This is a simple application written in Java to resize the images. I wrote it as an out-of-hours side project to assist a friend - who was restricted to a manual process with rudimentary tools - and colleague and sadly rushed it into production, so I plan to use this repository to evolve it into a much more cohesive, modular application with a keen view to reusability.
A copy of the distributable (JAR) is available for download here.
The application scans through a selection of supported files within a given source directory, with the following limitations at present:
- This scan is non-recursive; any subdirectories of the given source (and subdirectories thereof, etc etc) are ignored;
- The only supported image type is JPEG;
- Supported files are identified by image extension rather than MIME type.

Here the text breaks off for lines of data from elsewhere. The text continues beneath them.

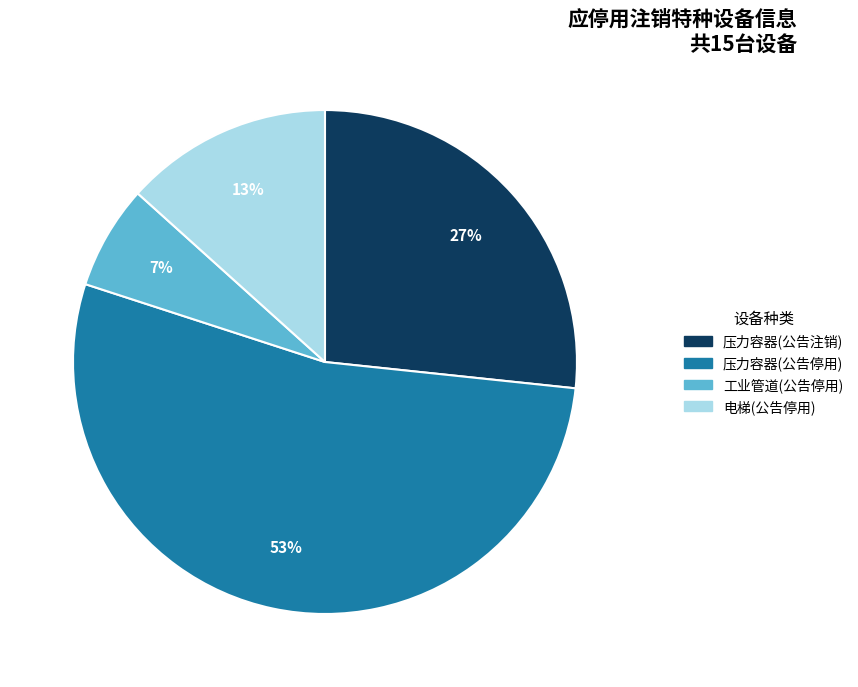

To the nearest percent, what is the average slice percentage?

25%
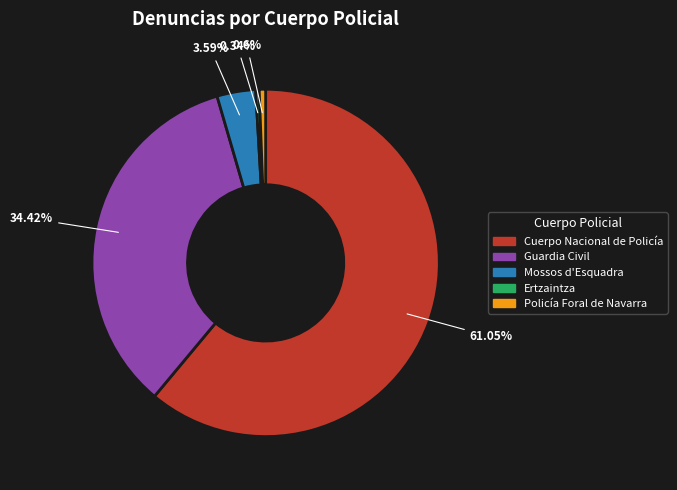

Is the sum of Cuerpo Nacional de Policía and Policía Foral de Navarra greater than half?

Yes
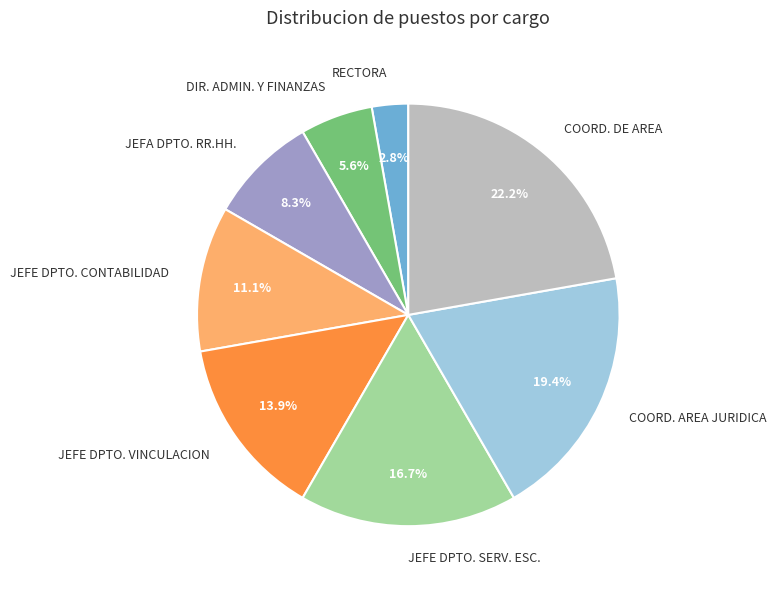

Rank the categories by value from highest to lowest.

COORD. DE AREA, COORD. AREA JURIDICA, JEFE DPTO. SERV. ESC., JEFE DPTO. VINCULACION, JEFE DPTO. CONTABILIDAD, JEFA DPTO. RR.HH., DIR. ADMIN. Y FINANZAS, RECTORA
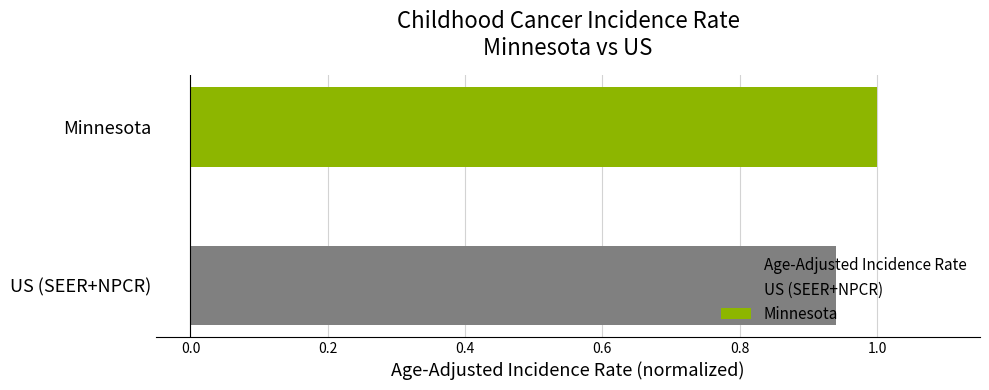

True or false: the data shows 1.0 at Minnesota.

True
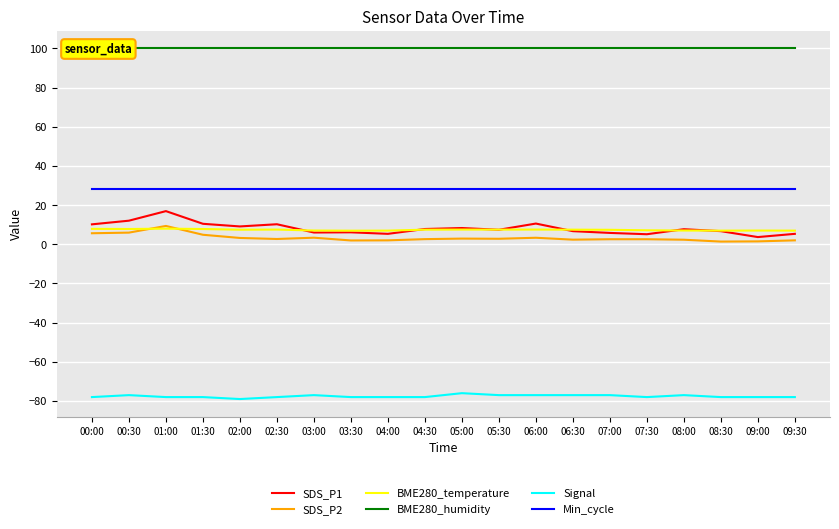

Which category has the highest value in the BME280_humidity series?

00:00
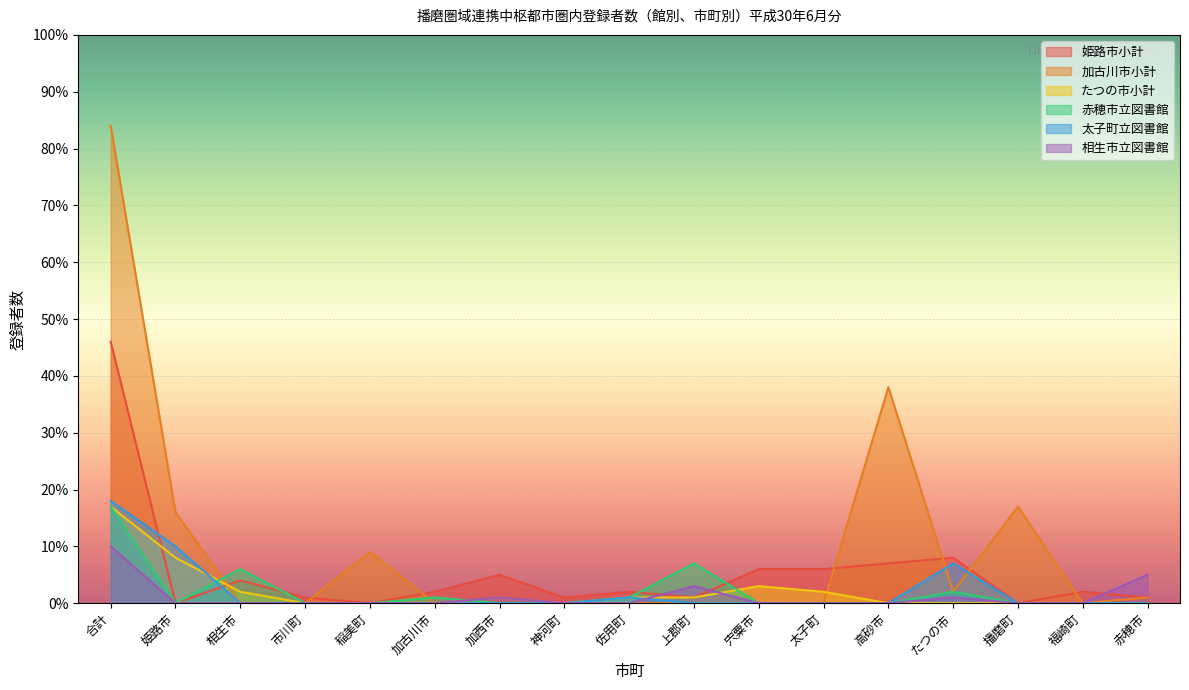

The 赤穂市立図書館 series shows 12 at 高砂市. True or false?

False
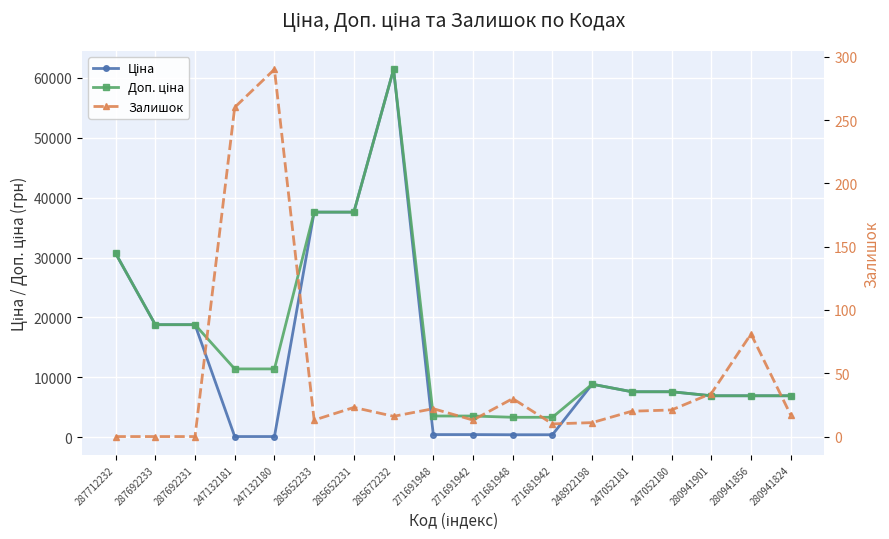

True or false: Ціна and Доп. ціна cross at least once.

False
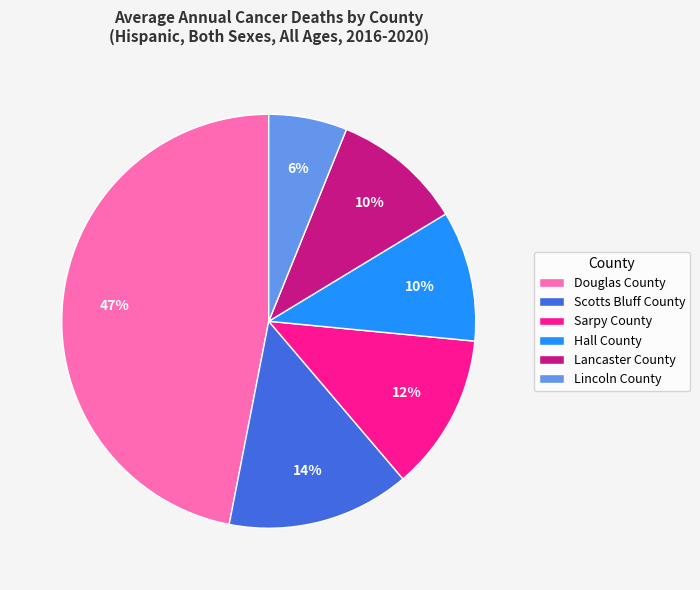

How many segments does this pie chart have?

6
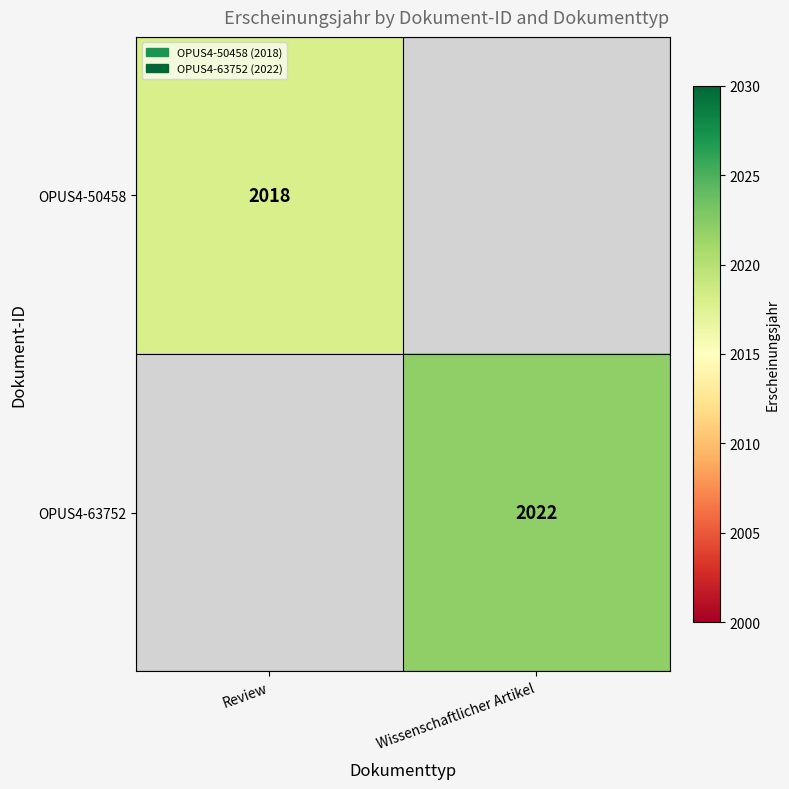

True or false: OPUS4-63752 has a value of 2872.2 at Wissenschaftlicher Artikel.

False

End-users are presented by a UI which allows them to configure:
- The source directory, within which the candidate image files;
- A directory to which resized images shall be saved (retaining the same file name);
- A directory to which images that could not be resized - for whatever reason - shall be copied to (this was purpose specific; future releases will split this out into an optional feature);
- A maximum image size in pixels;
- A minimum image size in pixels;
- A number of images that can be processed simultaneously (in non-layman's terms, the number of threads allocated to a thread pool that is responsible for handling the submission and running of image resize tasks);
The interface also provides a log which provides a good amount of useful information.
The following rules are observed:
- Neither the save-to directory nor the on-fail-copy-to directory may be the same as the source;
- No more than 10 images can be processed concurrently (this was to accommodate the known spec of my colleague's machine);
- Every image is always squared to ensure that the width and height of the resized image are equal against a white background/canvas;
- If the largest dimensional component (width or height) is greater than the given maximum size, the difference is used to produce a multiplier by which the image should be scaled down.
- If any dimensional components are smaller than the given minimum size, a white background/canvas will surround the difference (with the image in the centre).
Please note that this project was constructed within - and built by - NetBeans IDE using JDK1.7.0u13.